I'm not 100% sure what you mean by scan only being executed once.
I still consider the error you are getting a bug, but it can be fixed by moving the guards. That said, that code does not do what you want.
You should be safe to use m/app for something like this. I did work on a reduction example using cata, but it is probably more than you want.
I do think this is a good use case that we should make simpler.
I think part of my problem is that I don't have a good conceptual model for meander. I think of it as kind of a query system or as a simplistic constraint logic system (i know I'm wrong but I don't have a good feel for how wrong I am).
Neither query and constraint systems would guarantee the order in which the scan
would run or even how many times it would run. Since the result of m/app find-latest-data
relies on processing the entire set of data, I got concerned.
I'll play around to see if I can get your example to compile by moving around the guards. Thanks a bunch for your help
Sorry about this bug. guard
kind of sucks in this regard because it depends on variables being bound and, to your point, Meander doesn’t have a declared evaluation model which results in bugs like this one. This is going to change in zeta
where the model will always have the semantic left to right, top to bottom.
Even still, I’m looking at this again and am realizing its the wrong approach anyway.
Without seeing a bit more of what sort of transformation you are doing in context, I can't be sure. But I would suggest trying things out, seeing how they work and if you find something you are not expected, we can definitely look at it. meander is kind like a query system and kind of like a constraint system. But for the most part, you shouldn't be worried about ordering and things like that.
But this will be slow.
That could work. But I feel like it would be rather slow right? I think the optimal solution would basically be a reduction. But also it seems that they want more than one if they are tied for minimal.

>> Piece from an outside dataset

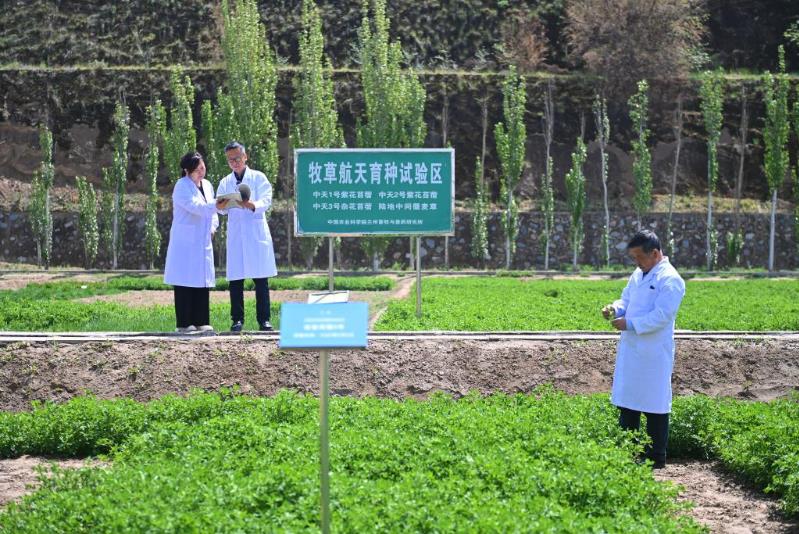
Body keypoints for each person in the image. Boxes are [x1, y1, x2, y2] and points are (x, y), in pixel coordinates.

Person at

Yeah. It will be slow for sure.
But if the number of items is small it won’t be too big a deal.
We need max
etc.
Yeah definitely. I think reducing with cata and building up the min elements would make sense.
Slow isn't much of an issue initially. Under our initial rollout, multiple versions of maps is only a theoretical possibility but not likely. We'll see more versions of maps over the course of weeks.

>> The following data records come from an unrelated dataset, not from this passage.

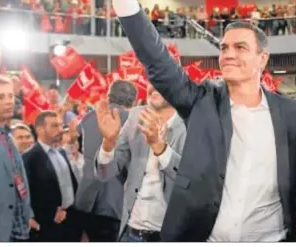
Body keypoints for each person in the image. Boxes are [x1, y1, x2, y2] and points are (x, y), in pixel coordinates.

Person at [91, 0, 296, 241]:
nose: (228, 54)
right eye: (223, 48)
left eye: (240, 48)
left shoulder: (293, 114)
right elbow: (155, 56)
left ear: (263, 59)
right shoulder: (202, 103)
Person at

btw, I'm curious about "slow" - Is this issue about algorithmic complexity or object generation overhead? I ask because this pattern is matching against data that is pulled from a firestore database. So, meander only needs to be faster than that IO
Yeah I was meaning algorithmic complexity. You can do the operation in linear time if you do a reduction.

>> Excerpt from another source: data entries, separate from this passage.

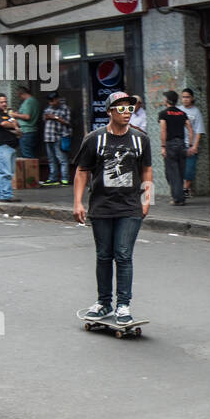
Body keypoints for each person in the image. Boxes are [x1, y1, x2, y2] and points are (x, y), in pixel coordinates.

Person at [72, 90, 153, 325]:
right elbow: (82, 171)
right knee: (104, 256)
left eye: (130, 108)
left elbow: (147, 169)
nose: (127, 112)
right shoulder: (94, 139)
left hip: (129, 207)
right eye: (121, 109)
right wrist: (77, 202)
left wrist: (147, 199)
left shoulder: (141, 139)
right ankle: (104, 302)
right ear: (109, 112)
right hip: (101, 207)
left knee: (124, 255)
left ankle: (123, 305)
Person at [158, 90, 194, 205]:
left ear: (167, 100)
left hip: (170, 145)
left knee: (172, 173)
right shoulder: (182, 113)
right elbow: (190, 129)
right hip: (182, 145)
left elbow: (163, 130)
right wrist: (191, 145)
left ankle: (178, 199)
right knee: (179, 172)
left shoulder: (163, 114)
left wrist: (163, 146)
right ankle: (179, 196)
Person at [0, 93, 21, 202]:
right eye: (1, 102)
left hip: (11, 146)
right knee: (4, 172)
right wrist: (14, 126)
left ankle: (7, 194)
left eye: (5, 102)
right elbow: (3, 124)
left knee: (10, 172)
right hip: (3, 146)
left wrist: (13, 123)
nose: (4, 104)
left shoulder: (7, 114)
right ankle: (4, 195)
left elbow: (15, 122)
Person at [41, 92, 72, 186]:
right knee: (51, 159)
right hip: (48, 137)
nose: (51, 103)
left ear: (57, 99)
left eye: (52, 101)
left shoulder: (65, 108)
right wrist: (47, 117)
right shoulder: (48, 109)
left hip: (59, 136)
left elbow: (68, 122)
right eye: (49, 101)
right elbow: (44, 119)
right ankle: (53, 178)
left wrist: (55, 117)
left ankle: (65, 179)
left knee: (62, 159)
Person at [180, 88, 205, 199]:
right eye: (183, 97)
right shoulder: (178, 110)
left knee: (189, 169)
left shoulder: (196, 112)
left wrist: (195, 146)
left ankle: (185, 189)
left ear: (192, 98)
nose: (185, 99)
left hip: (191, 146)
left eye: (187, 97)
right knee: (180, 169)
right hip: (179, 145)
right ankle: (181, 189)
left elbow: (199, 130)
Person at [11, 86, 40, 159]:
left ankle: (31, 170)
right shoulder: (34, 101)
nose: (20, 98)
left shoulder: (28, 102)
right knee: (31, 154)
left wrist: (15, 115)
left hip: (27, 132)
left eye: (19, 96)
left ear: (22, 94)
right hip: (32, 131)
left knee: (28, 156)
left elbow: (27, 116)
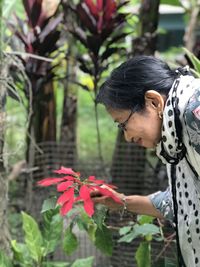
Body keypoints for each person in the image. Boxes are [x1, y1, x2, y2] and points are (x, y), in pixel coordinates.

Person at [91, 55, 200, 267]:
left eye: (123, 124)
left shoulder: (194, 114)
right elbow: (181, 202)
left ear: (153, 102)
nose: (127, 137)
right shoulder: (179, 128)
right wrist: (121, 201)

Or n log n time if you just sort your collection.
Sorting the collection would be easy, of course. How would meander know to take advantage of an early exit from its looping?
Or, is that part of the enhancement you were talking about?
If the array was sorted you would just write a match that would take from the front until something changed. There would be no way for us to know that in general for that sort of match, but you wouldn't have to write match like that because you know it is sorted.
This "time-based" join is part of a larger pattern. Of course, I could break up each join into its own match if necessary.
It would be awesome to have something conceptually like clojure's reduce functionality with its "reduced" feature
https://cljdoc.org/d/meander/epsilon/0.0.378/doc/cookbook#recursion-reduction-and-aggregation
Oh, that's awesome. I didn't really understand the problem that cata was solving until that example
how do recursive patterns work?
We can talk about recursive patterns. But that is failing because your pattern says that enabled should be true and you want that to repeat. If instead you wanted to filter for only the true ones you can use gather. (on my phone so can't give an example right now)
ah i didn't see gather, i'll check the source
(e/gather {:enabled? true :thingid !things} ...)
works, thanks!
Essentially, gather
is just
(seqable (or <pattern> _))
which is short hand for
(or [(or <pattern> _) ...] ((or <pattern> _) ...))
and is primarily useful in instances like these.